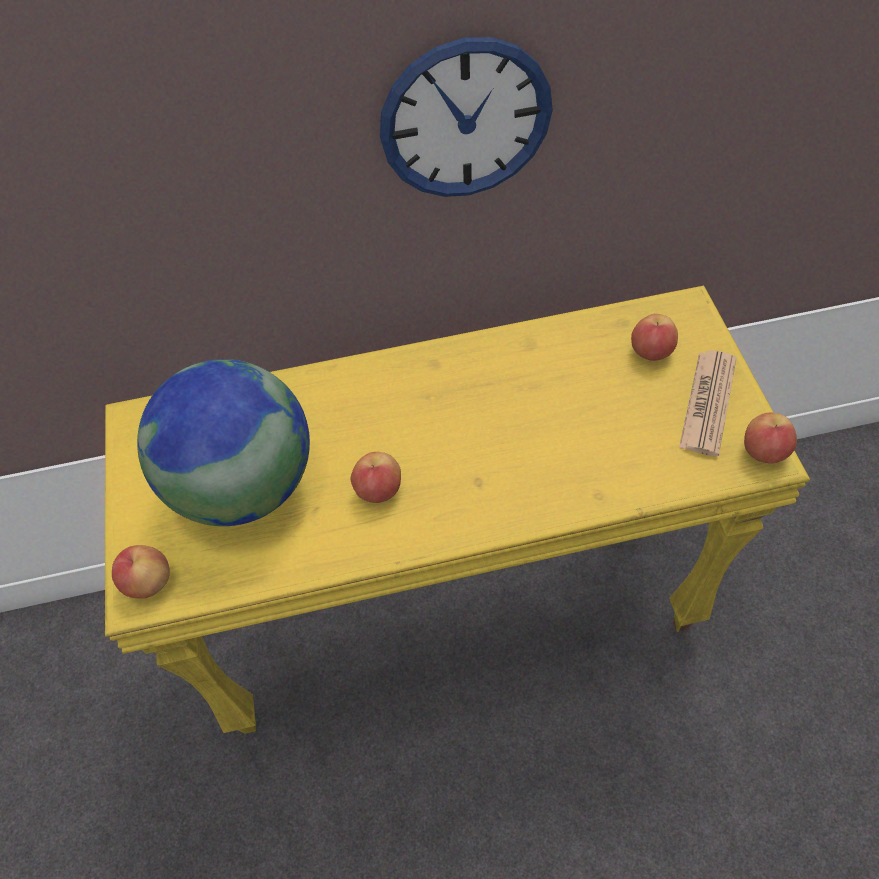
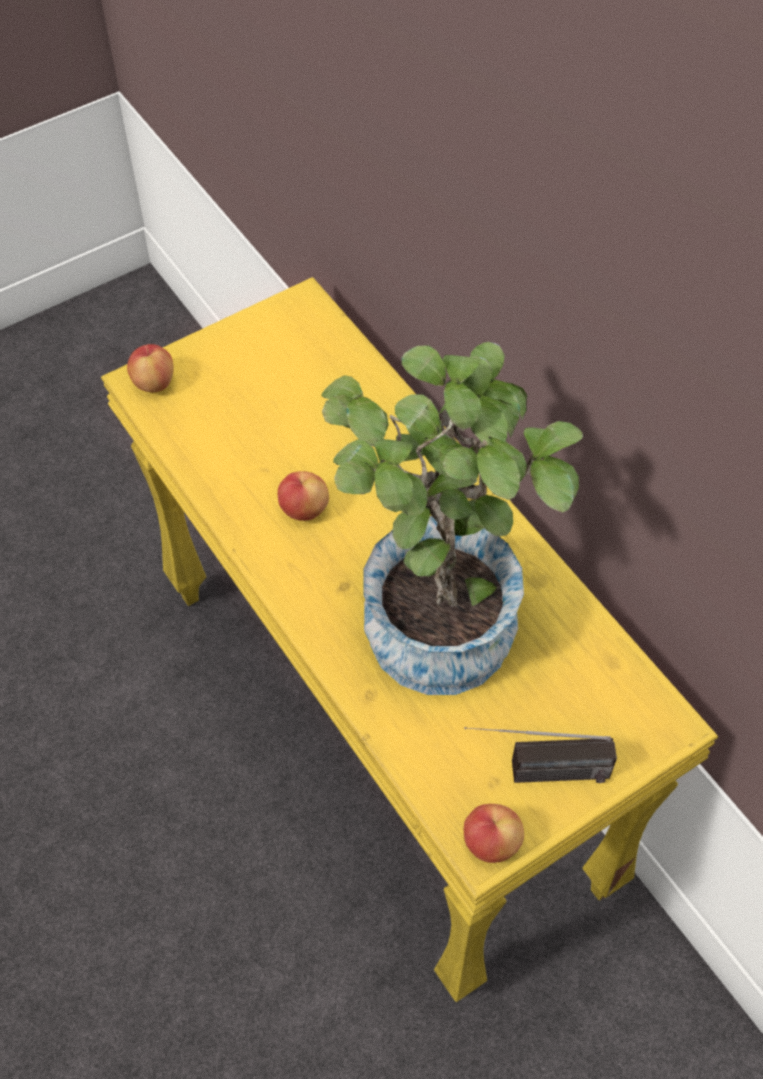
camera: 65 degrees right, 0 degrees up
globe [137,359,310,526] -> none
wall clock [380,37,553,197] -> none
apple [631,314,678,361] -> none
newspaper [679,350,737,456] -> radio [464,727,617,783]
none -> potted plant [321,342,583,695]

# Required action
Hand back the data exactly as it appears, with all pictures cut.

# Response area
camera: 65 degrees right, 0 degrees up
globe [137,359,310,526] -> none
wall clock [380,37,553,197] -> none
apple [631,314,678,361] -> none
newspaper [679,350,737,456] -> radio [464,727,617,783]
none -> potted plant [321,342,583,695]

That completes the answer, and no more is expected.